#### TRY IT:
Go through the entries below and print each one exactly, leaving out pictures.

=== Begin Enclosure ===

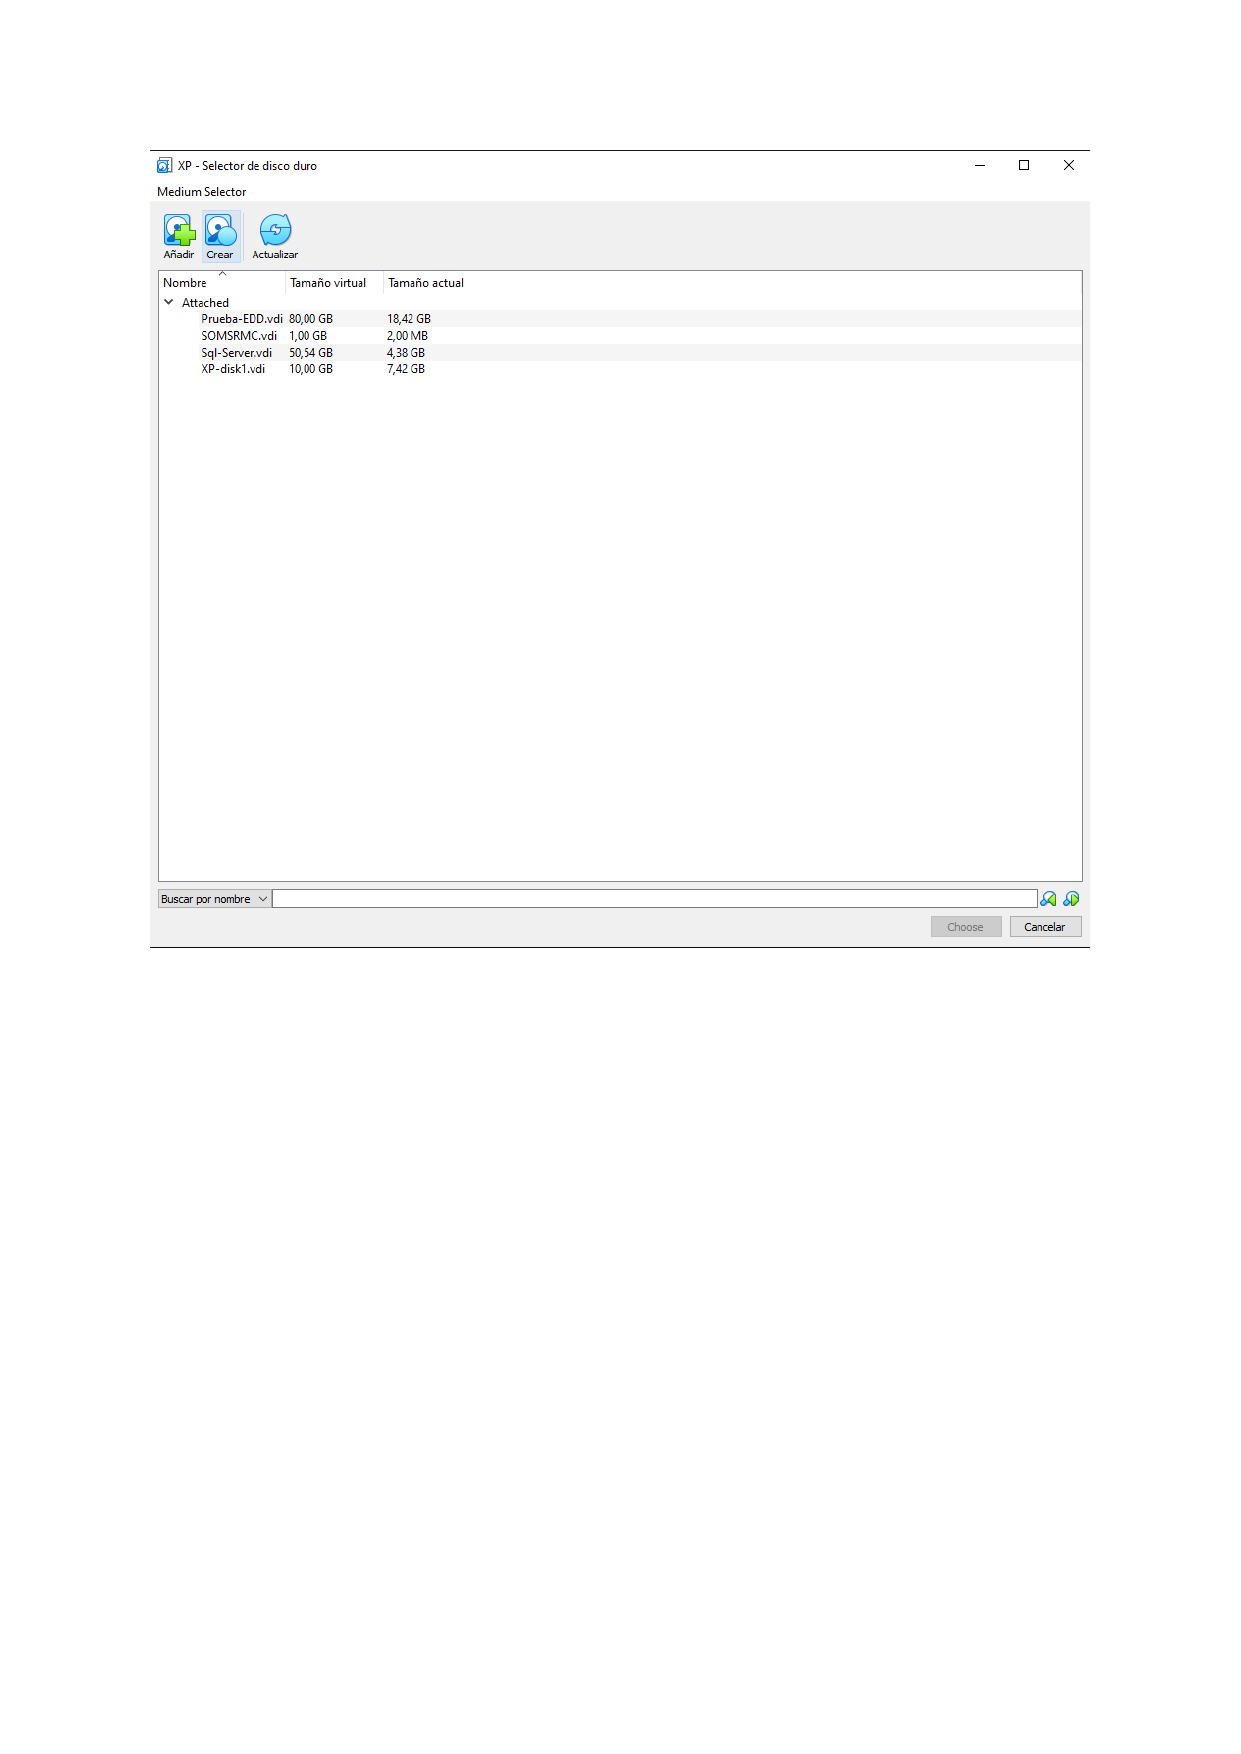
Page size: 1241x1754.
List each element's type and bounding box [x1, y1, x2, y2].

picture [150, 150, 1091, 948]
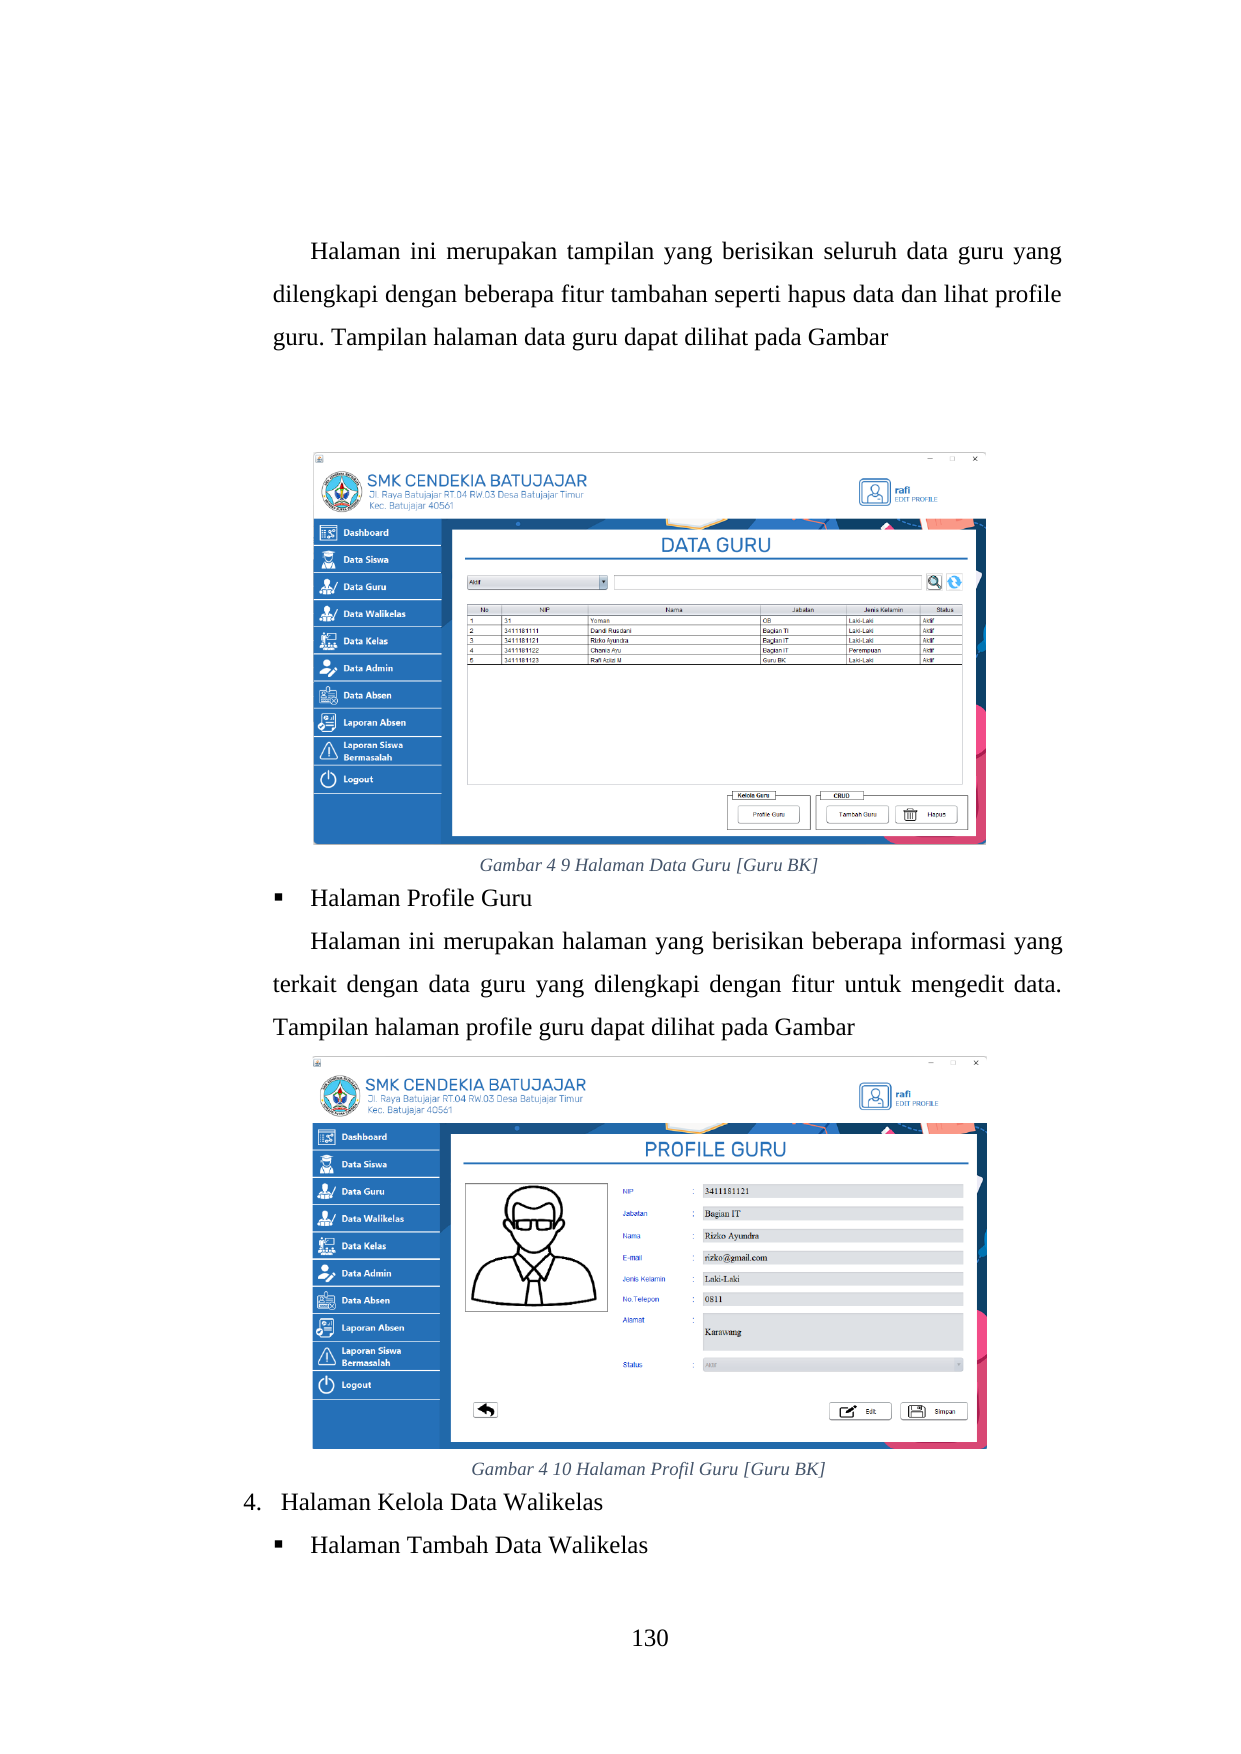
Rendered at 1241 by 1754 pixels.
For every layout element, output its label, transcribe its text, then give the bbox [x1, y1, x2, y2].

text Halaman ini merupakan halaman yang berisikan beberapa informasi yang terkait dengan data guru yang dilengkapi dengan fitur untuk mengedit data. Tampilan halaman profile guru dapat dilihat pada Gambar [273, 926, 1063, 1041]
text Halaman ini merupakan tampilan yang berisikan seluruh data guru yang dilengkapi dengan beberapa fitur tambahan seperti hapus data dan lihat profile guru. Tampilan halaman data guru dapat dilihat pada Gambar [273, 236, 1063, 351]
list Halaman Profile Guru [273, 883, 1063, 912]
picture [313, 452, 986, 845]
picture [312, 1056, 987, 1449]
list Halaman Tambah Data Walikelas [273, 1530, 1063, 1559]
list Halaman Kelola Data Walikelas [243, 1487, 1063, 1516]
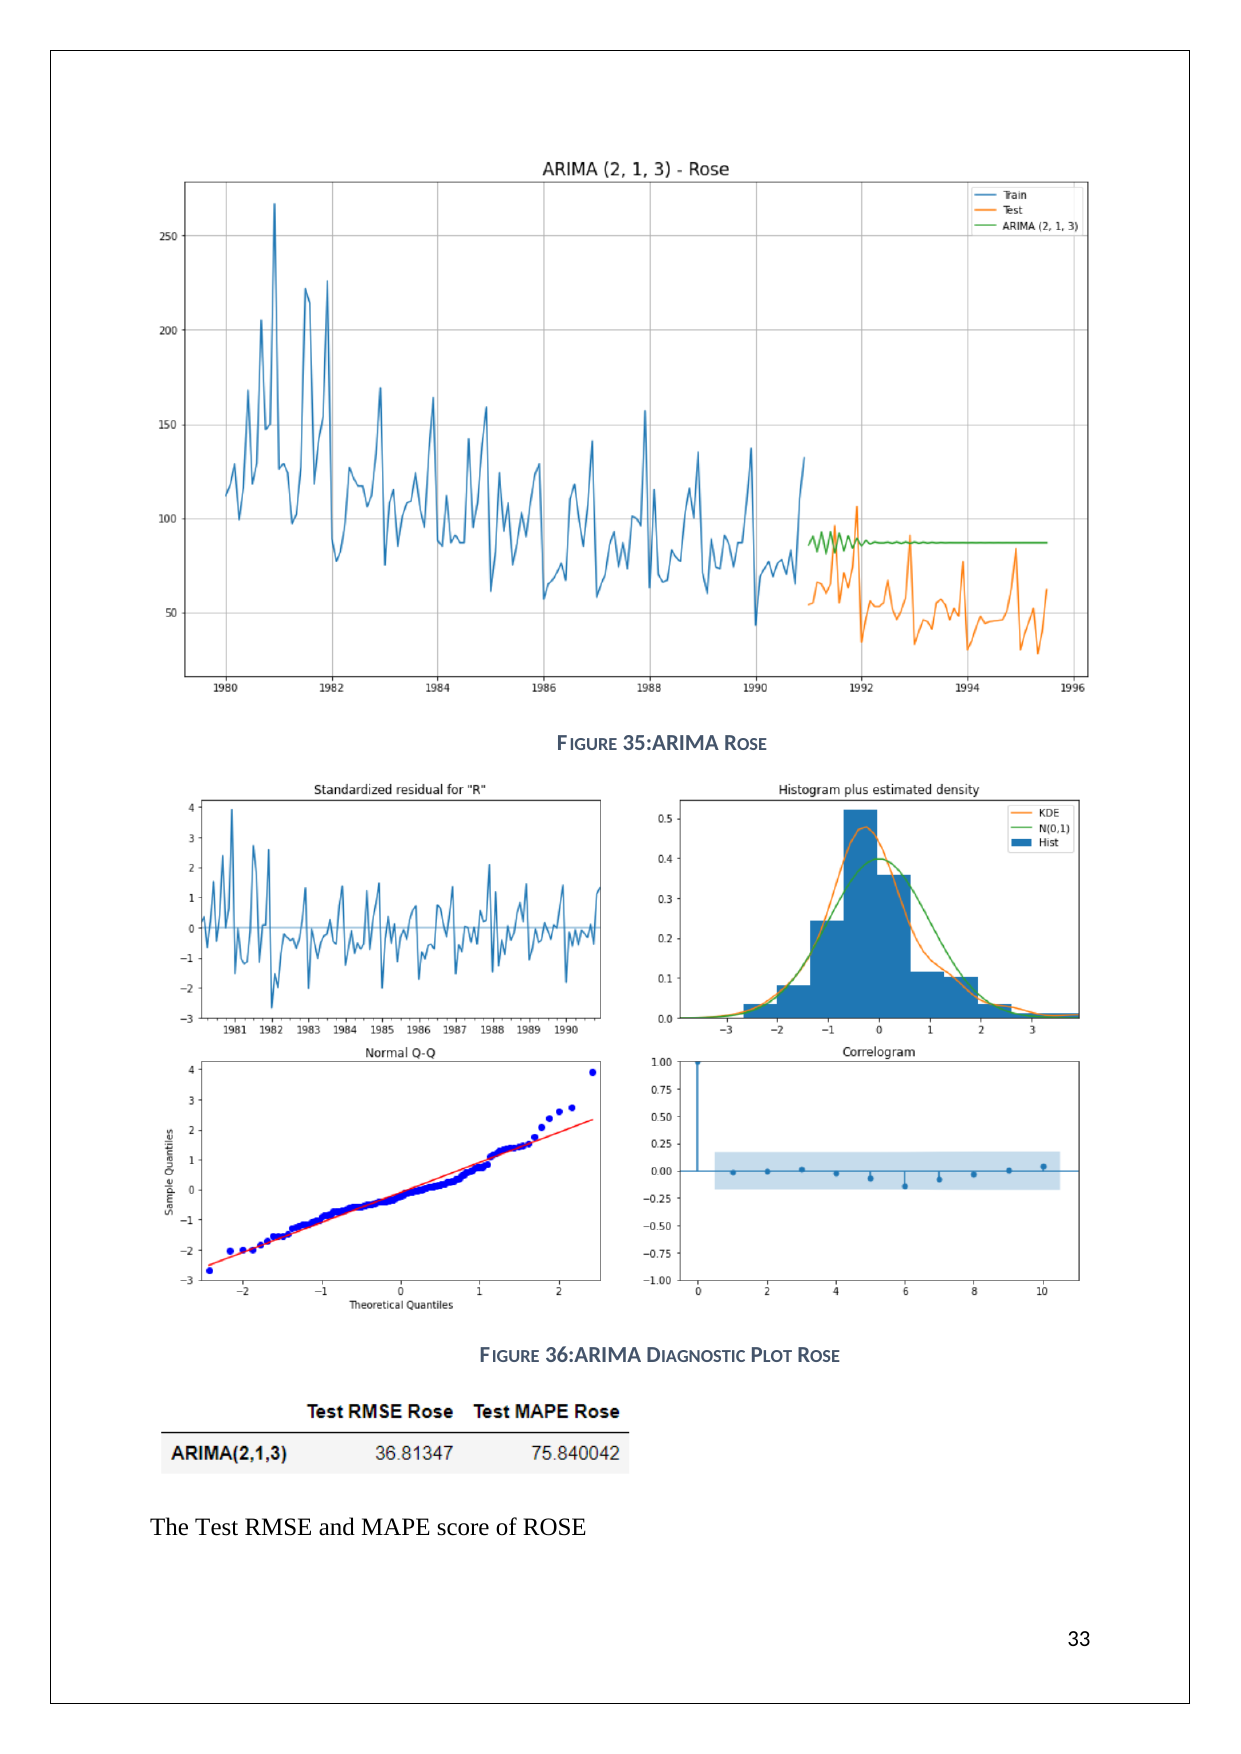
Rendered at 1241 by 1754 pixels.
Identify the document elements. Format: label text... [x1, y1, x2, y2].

=== End Enclosure ===

#### SOLUTION FOR THIS PROBLEM:
Page size: 1241x1754.
List each element's type and bounding box [x1, y1, x2, y2].

picture [150, 150, 1091, 948]
Rendered at 1241 by 1754 pixels.
For every layout element, output its label, transcribe its text, then give the bbox [x1, y1, x2, y2].

text Halaman ini merupakan halaman yang berisikan beberapa informasi yang terkait dengan data guru yang dilengkapi dengan fitur untuk mengedit data. Tampilan halaman profile guru dapat dilihat pada Gambar [273, 926, 1063, 1041]
text Halaman ini merupakan tampilan yang berisikan seluruh data guru yang dilengkapi dengan beberapa fitur tambahan seperti hapus data dan lihat profile guru. Tampilan halaman data guru dapat dilihat pada Gambar [273, 236, 1063, 351]
list Halaman Profile Guru [273, 883, 1063, 912]
picture [313, 452, 986, 845]
picture [312, 1056, 987, 1449]
list Halaman Tambah Data Walikelas [273, 1530, 1063, 1559]
list Halaman Kelola Data Walikelas [243, 1487, 1063, 1516]
Rendered at 1241 by 1754 pixels.
Identify the document elements. Format: label text... [x1, y1, x2, y2].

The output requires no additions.